→ Exercises to complete:
A: In the passage about settling in the bush, how broad is the lake that opens in front of the writer's windows?
B: Extend the passage about settling in the bush by writing what comes after its final sentence.

If we feel this so sensibly who enjoy the
opening of a lake of full three-quarters of a mile in breadth directly in
front of our windows, what must those do whose clearing is first opened in
the depths of the forest, hemmed in on every side by a thick wall of trees,
through the interminable shades of which the eye vainly endeavours to
penetrate in search of other objects and other scenes; but so dense is the
growth of timber, that all beyond the immediate clearing is wrapped in
profound obscurity. A settler on first locating on his lot knows no more of
its boundaries and its natural features than he does of the northwest
passage.
Under such disadvantages it is ten chances to
one if he chooses the best situation on the land for the site of his house.
This is a very sufficient reason for not putting up an expensive building
till the land is sufficiently cleared to allow its advantages and
disadvantages to become evident. Many eligible spots often present
themselves to the eye of the settler, in clearing his land, that cause him
to regret having built before he could obtain a better choice of ground. But
circumstances will seldom admit of delay in building in the bush; a dwelling
must be raised speedily, and that generally on the first cleared acre. The
emigrant, however, looks forward to some no very distant period when he
shall be able to gratify both his taste and love of comfort in the erection
of a handsomer and better habitation than his log-house or his shanty, which
he regards only in the light of a temporary accommodation.
On first coming to this country nothing
surprised me more than the total absence of trees about the dwelling-houses
and cleared lands; the axe of the chopper relentlessly levels all before
him. Man appears to contend with the trees of the forest as though they were
his most obnoxious enemies; for he spares neither the young sapling in its
greenness nor the ancient trunk in its lofty pride; he wages war against the
forest with fire and steel.
There are several sufficient reasons to be
given for this seeming want of taste. The forest-trees grow so thickly
together that they have no room for expanding and putting forth lateral
branches; on the contrary, they run up to an amazing height of stem,
resembling seedlings on a hot-bed that have not duly been thinned out. Trees
of this growth when unsupported by others are tall, weak, and entirely
divested of those graces and charms of outline and foliage that would make
them desirable as ornaments to our grounds; but this is not the most cogent
reason for not leaving them, supposing some more sightly than others were to
be found.
Instead of striking deep roots in the earth,
the forest-trees, with the exception of the pines, have very superficial
hold in the earth; the roots running along the surface have no power to
resist the wind when it bends the tops, which thus act as a powerful lever
in tearing them from their places.

Data records

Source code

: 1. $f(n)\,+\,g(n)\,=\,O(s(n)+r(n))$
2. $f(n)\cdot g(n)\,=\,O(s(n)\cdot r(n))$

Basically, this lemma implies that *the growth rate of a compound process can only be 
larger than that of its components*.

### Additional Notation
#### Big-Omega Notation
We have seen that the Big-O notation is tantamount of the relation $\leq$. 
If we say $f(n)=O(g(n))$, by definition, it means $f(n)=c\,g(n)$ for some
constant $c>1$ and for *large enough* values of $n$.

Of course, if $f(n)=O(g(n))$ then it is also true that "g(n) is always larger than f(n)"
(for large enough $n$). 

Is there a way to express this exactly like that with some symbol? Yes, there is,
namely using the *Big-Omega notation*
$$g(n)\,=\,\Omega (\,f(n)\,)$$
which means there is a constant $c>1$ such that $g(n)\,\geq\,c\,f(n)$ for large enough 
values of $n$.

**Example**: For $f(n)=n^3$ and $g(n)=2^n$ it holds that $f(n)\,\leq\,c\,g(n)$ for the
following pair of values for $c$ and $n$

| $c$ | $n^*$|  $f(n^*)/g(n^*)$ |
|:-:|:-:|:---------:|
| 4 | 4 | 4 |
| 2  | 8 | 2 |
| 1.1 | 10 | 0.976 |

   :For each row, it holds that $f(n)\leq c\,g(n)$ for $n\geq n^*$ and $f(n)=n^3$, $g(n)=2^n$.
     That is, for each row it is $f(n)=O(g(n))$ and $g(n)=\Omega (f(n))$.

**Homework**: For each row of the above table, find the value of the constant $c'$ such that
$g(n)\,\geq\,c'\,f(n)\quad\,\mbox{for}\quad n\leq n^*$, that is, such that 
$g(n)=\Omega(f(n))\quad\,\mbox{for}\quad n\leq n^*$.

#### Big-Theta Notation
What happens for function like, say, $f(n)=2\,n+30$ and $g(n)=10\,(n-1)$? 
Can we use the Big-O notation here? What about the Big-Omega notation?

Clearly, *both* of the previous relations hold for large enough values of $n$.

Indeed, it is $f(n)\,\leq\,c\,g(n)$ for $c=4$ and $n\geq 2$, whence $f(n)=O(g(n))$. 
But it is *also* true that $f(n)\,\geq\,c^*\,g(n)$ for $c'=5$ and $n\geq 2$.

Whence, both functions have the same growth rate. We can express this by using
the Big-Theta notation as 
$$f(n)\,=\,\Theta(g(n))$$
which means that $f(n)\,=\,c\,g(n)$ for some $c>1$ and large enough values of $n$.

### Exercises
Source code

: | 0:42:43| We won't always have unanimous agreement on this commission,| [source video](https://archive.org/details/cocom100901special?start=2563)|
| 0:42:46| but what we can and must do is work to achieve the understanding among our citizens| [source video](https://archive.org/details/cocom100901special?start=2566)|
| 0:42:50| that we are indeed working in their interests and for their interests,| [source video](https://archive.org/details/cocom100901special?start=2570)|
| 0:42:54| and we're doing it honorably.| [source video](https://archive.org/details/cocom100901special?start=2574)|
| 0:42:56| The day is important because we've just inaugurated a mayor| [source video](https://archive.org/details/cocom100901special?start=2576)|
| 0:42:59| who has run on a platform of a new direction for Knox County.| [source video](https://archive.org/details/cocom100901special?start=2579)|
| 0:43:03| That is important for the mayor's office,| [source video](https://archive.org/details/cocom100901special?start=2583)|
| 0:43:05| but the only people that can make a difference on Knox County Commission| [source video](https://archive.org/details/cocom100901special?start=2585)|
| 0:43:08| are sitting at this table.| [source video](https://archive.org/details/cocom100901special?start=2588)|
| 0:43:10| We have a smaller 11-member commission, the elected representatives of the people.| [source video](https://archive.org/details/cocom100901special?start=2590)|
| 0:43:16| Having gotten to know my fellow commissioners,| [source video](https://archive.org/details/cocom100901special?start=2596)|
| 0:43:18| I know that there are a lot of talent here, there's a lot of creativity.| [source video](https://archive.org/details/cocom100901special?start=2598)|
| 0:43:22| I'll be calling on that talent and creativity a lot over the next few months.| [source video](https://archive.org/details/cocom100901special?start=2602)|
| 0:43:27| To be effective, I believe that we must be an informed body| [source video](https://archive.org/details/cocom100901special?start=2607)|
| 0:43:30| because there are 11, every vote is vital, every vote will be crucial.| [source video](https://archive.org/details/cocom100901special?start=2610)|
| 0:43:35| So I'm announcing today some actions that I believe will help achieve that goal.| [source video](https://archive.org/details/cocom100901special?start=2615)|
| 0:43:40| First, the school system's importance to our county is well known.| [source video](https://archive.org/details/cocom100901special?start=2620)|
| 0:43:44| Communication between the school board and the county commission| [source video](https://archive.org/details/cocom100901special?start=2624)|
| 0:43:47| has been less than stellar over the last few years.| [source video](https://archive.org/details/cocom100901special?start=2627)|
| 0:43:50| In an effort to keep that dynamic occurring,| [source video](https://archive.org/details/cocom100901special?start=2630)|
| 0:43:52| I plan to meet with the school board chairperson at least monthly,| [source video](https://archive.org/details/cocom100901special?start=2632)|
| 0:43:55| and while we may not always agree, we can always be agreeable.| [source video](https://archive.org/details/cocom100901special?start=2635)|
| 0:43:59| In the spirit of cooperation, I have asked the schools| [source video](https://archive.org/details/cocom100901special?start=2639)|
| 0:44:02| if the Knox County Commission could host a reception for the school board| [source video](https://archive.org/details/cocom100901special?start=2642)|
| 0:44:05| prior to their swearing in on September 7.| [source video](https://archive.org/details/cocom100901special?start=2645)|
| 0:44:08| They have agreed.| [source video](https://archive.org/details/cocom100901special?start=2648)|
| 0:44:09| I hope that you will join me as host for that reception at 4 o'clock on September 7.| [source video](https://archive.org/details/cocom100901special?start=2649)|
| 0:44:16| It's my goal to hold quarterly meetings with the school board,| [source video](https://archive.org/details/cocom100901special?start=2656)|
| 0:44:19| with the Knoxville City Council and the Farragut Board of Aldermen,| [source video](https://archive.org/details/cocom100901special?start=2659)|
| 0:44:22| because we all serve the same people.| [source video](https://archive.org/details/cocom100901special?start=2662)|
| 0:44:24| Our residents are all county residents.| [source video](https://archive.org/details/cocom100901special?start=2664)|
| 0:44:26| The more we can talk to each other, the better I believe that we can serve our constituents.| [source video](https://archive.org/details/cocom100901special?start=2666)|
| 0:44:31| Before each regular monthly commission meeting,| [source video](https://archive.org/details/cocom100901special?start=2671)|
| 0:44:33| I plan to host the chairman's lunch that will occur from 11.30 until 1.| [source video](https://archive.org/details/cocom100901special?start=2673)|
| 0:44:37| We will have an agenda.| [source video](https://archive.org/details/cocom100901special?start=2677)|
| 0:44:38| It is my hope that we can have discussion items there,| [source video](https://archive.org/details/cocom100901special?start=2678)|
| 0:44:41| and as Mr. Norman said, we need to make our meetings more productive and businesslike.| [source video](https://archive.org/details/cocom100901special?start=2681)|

→ Answers by item number:
A: Full three-quarters of a mile.

B:
The taller the tree the more liable it is to
being uprooted by storms; and if those that are hemmed in, as in the
thickly-planted forests, fall, you may suppose the certain fate of any
isolated tree, deprived of its former protectors, when left to brave and
battle with the storm. It is sure to fall, and may chance to injure any
cattle that are within its reach. This is the great reason why trees are not
left in the clearing. Indeed, it is a less easy matter to spare them when
chopping than I at first imagined, but the fall of one tree frequently
brings down two, three; or even more smaller ones that stand near it. A good
chopper will endeavour to promote this as much as possible by partly
chopping through smaller ones in the direction they purpose the larger one
to fall.
I was so desirous of preserving a few pretty
sapling beech-trees that pleased me, that I desired the choppers to spare
them; but the only one that was saved from destruction in the chopping had
to pass through a fiery ordeal, which quickly scorched and withered up its
gay green leaves: it now stands a melancholy monument of the impossibility
of preserving trees thus left. The only thing to be done if you desire
trees, is to plant them while young in favourable situations, when they take
deep root and spread forth branches the same as the trees in our parks and
hedge-rows.
Another plan which we mean to adopt on our
land is to leave several acres of forest in a convenient situation, and chop
and draw out the old timbers for fire-wood, leaving the younger growth for
ornament. This method of preserving a grove of trees is not liable to the
objections formerly stated, and combines the useful with the ornamental.
There is a strange excitement created in the
mind whilst watching the felling of one of the gigantic pines or oaks of the
forest. Proudly and immoveably it seems at first to resist the storm of
blows that assail its massy trunk, from the united axes of three or even
four choppers. As the work of destruction continues, a slight motion is
perceived--an almost imperceptible quivering of the boughs. Slowly and
slowly it inclines, while the loud rending of the trunk at length warns you
that its last hold on earth is gone. The axe of the chopper has performed
its duty; the motion of the falling tree becomes accelerated every instant,
till it comes down in thunder on the plain, with a crash that makes the
earth tremble and the neighbouring trees reel and bow before it.
Though decidedly less windy than our British
isles, Canada is subject at times to sudden storms, nearly approaching to
what might be termed whirlwinds and hurricanes. A description of one of
these tempests I gave you in an early letter. During the present summer I
witnessed another hurricane, somewhat more violent and destructive in its
effect.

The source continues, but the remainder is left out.